Today I am just going to rant.
Zion is on my last nerve. He just is. I am tired of the pre-pubescent mood swings. This kid bawls his eyes out about everything and absolutely nothing at all. Thursday evening he bawled because he couldn’t get the last scrap of aluminum lid torn off of the applesauce container. Yesterday at my mom’s house he cried hard for 20 minutes because she couldn’t draw a picture of the goat exactly the way he wanted. Last night he sobbed endlessly because he couldn’t find his Cinderella VHS tape, and he thought I had taken it. (Yes, we do have a VCR…and GAWD no, I would never take that tape.) This morning he cried because he wanted to jump on the snow-covered trampoline at 6:30 a.m. Right now he is crying because I won’t let him eat Cinnamon Toast Crunch out of the box in his underoos.
The phrase “I’ll give you something to cry about” has lost all meaning, because he literally cries about everything.
Right now I want to kick autism swiftly in the jittles.
But instead I write.
Zion is also obsessed with electronics. In the car, he wants control of Pandora radio. And can we listen to something bearable? Oh nooooooooooooo, it has to be Pandora Disney. The same songs over and over and over and over again.
Think I’m exaggerating?
Turn it on for 2 hours.
It is an endless somersault of Walt Disney hell.
The. Same. Songs. Over. And. Over.
I Just Can’t Wait to be King.
Be Our Guest.
Let it Go.
Part of Your World.
I Wanna be Like You.
You Ain’t Never Had a Friend Like Me.
Over and over and over again.
After a few weeks of this, I have a permanent eye-tick and an invitation for Walt Disney to line up for his own jittle-kicking.
And that’s just in the car. The second we exit the car and enter the house, Zion wants the iPad to watch Surprise Eggs. If for some reason I need the iPad, God forbid, to look up a recipe or check my e-mail, he immediately asks to watch movies in the media room.
Now before you feel too sorry for us, remember that Zoë and I can laugh at just about anything. As heartless as it may sound, sometimes we just go into the other room and collapse on the couch together and giggle.
We have to. It is the only thing that keeps us sane.
But I am going to be honest. Even though I can laugh at a lot, there are some days I do not even want to get out of bed.
Don’t we all have those days?
I know I sure do.
Days when Zion won’t stop bawling, or Zoë is having her own tween moment over hair or girl friends or her annoying little brother, or I have gained at my Weight Watchers weigh-in, or the furnace breaks, or the dog won’t stop barking, or it snows 6 inches and the snow shovel is broken, or….all of the above in the same day.
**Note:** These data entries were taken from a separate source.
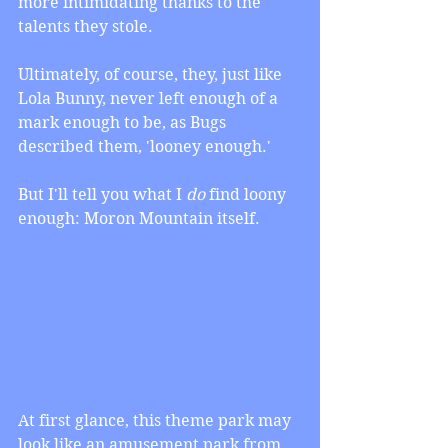
more intimidating thanks to the 
talents they stole.
Ultimately, of course, they, just like 
Lola Bunny, never left enough of a 
mark enough to be, as Bugs 
described them, 'looney enough.'
But I'll tell you what I 
do
 find loony 
enough: Moron Mountain itself.
At first glance, this theme park may 
look like an amusement park from 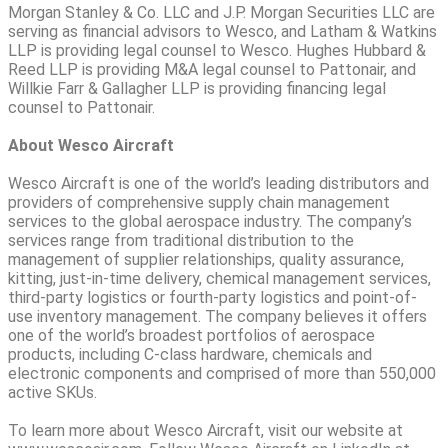
Morgan Stanley & Co. LLC and J.P. Morgan Securities LLC are
serving as financial advisors to Wesco, and Latham & Watkins
LLP is providing legal counsel to Wesco. Hughes Hubbard &
Reed LLP is providing M&A legal counsel to Pattonair, and
Willkie Farr & Gallagher LLP is providing financing legal
counsel to Pattonair.
About Wesco Aircraft
Wesco Aircraft is one of the world’s leading distributors and
providers of comprehensive supply chain management
services to the global aerospace industry. The company’s
services range from traditional distribution to the
management of supplier relationships, quality assurance,
kitting, just-in-time delivery, chemical management services,
third-party logistics or fourth-party logistics and point-of-
use inventory management. The company believes it offers
one of the world’s broadest portfolios of aerospace
products, including C-class hardware, chemicals and
electronic components and comprised of more than 550,000
active SKUs.
To learn more about Wesco Aircraft, visit our website at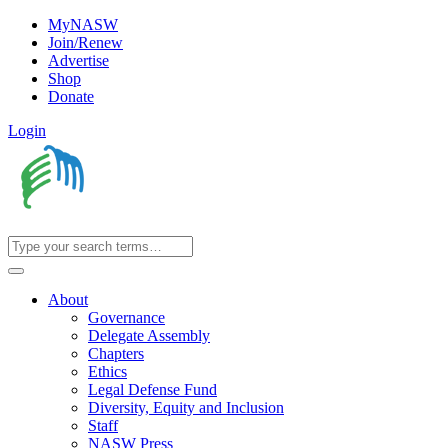
MyNASW
Join/Renew
Advertise
Shop
Donate
Login
About
Governance
Delegate Assembly
Chapters
Ethics
Legal Defense Fund
Diversity, Equity and Inclusion
Staff
NASW Press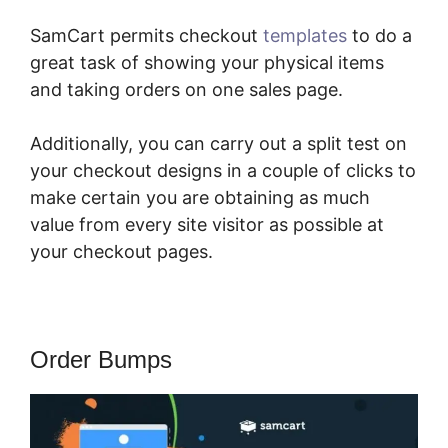
SamCart permits checkout
templates
to do a
great task of showing your physical items
and taking orders on one sales page.
Additionally, you can carry out a split test on
your checkout designs in a couple of clicks to
make certain you are obtaining as much
value from every site visitor as possible at
your checkout pages.
Order Bumps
Sometimes life doesn’t turn out the way we want. Or the way we planned.
But we suck it up and we do things we don’t want to do, because we are creatures who do things out of love, not desire.
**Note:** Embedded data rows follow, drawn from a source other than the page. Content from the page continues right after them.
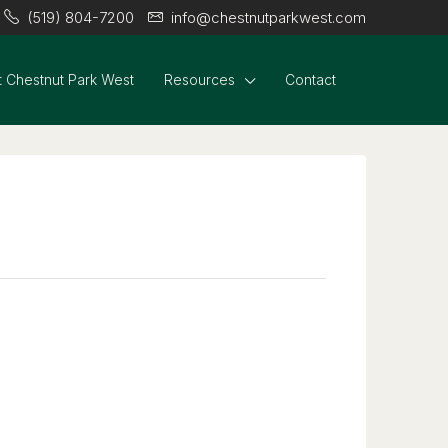
(519) 804-7200
info@chestnutparkwest.com
 Chestnut Park West
Resources
Contact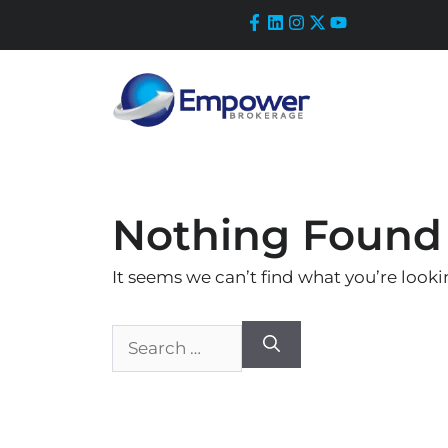
Skip
to
content
Nothing Found
It seems we can’t find what you’re looki
Search
for: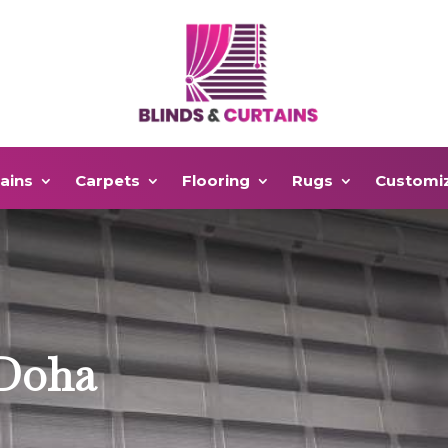
ains
Carpets
Flooring
Rugs
Customi
 Doha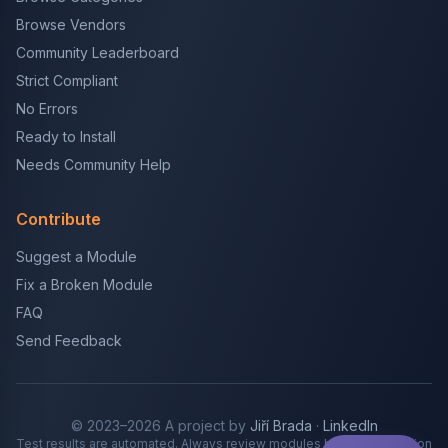
Browse Vendors
Community Leaderboard
Strict Compliant
No Errors
Ready to Install
Needs Community Help
Contribute
Suggest a Module
Fix a Broken Module
FAQ
Send Feedback
© 2023–2026 A project by
Jiří Brada
·
LinkedIn
Test results are automated. Always review modules before production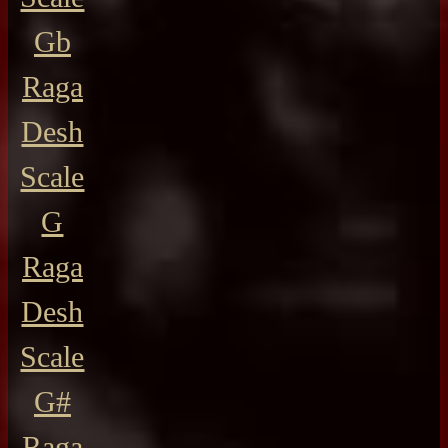
Gb
Raga
Desh
Scale
G
Raga
Desh
Scale
G#
Raga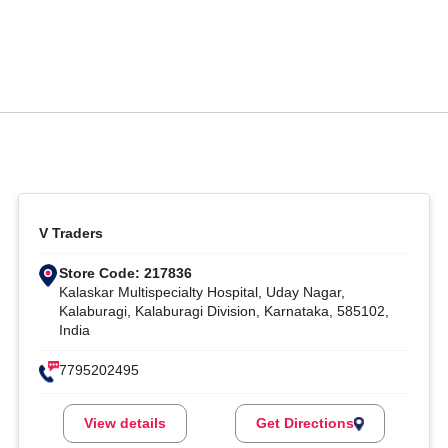
V Traders
Store Code: 217836
Kalaskar Multispecialty Hospital, Uday Nagar,
Kalaburagi, Kalaburagi Division, Karnataka, 585102,
India
7795202495
View details
Get Directions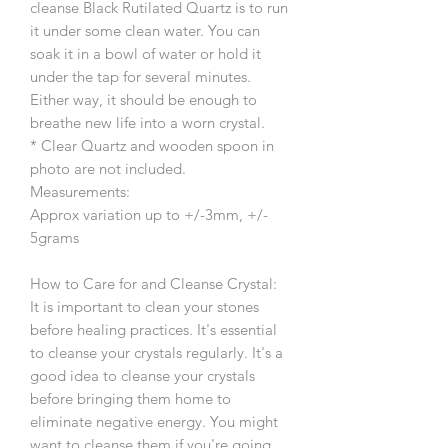
cleanse Black Rutilated Quartz is to run
it under some clean water. You can
soak it in a bowl of water or hold it
under the tap for several minutes.
Either way, it should be enough to
breathe new life into a worn crystal.
* Clear Quartz and wooden spoon in
photo are not included.
Measurements:
Approx variation up to +/-3mm, +/-
5grams
How to Care for and Cleanse Crystal:
It is important to clean your stones
before healing practices. It's essential
to cleanse your crystals regularly. It's a
good idea to cleanse your crystals
before bringing them home to
eliminate negative energy. You might
want to cleanse them if you're going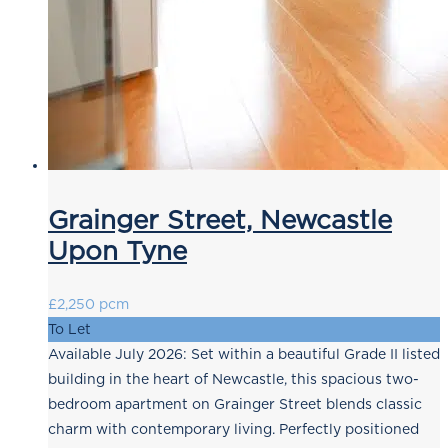
Grainger Street, Newcastle
Upon Tyne
£2,250 pcm
To Let
Available July 2026: Set within a beautiful Grade II listed
building in the heart of Newcastle, this spacious two-
bedroom apartment on Grainger Street blends classic
charm with contemporary living. Perfectly positioned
That includes writing when I don’t want to.
And kissing away tears when I’d rather scream at the top of my lungs.
And searching for that Cinderella movie even though I’m secretly hoping it grew legs and wandered off into the night.
Parenting is truly a daily act of dying to self, for all of us, and putting that beautiful little child’s desires before our own.
Even when it hurts. Especially when it hurts.
And yes, even when that means listening to friggin Pandora Disney when I’d rather eat lint.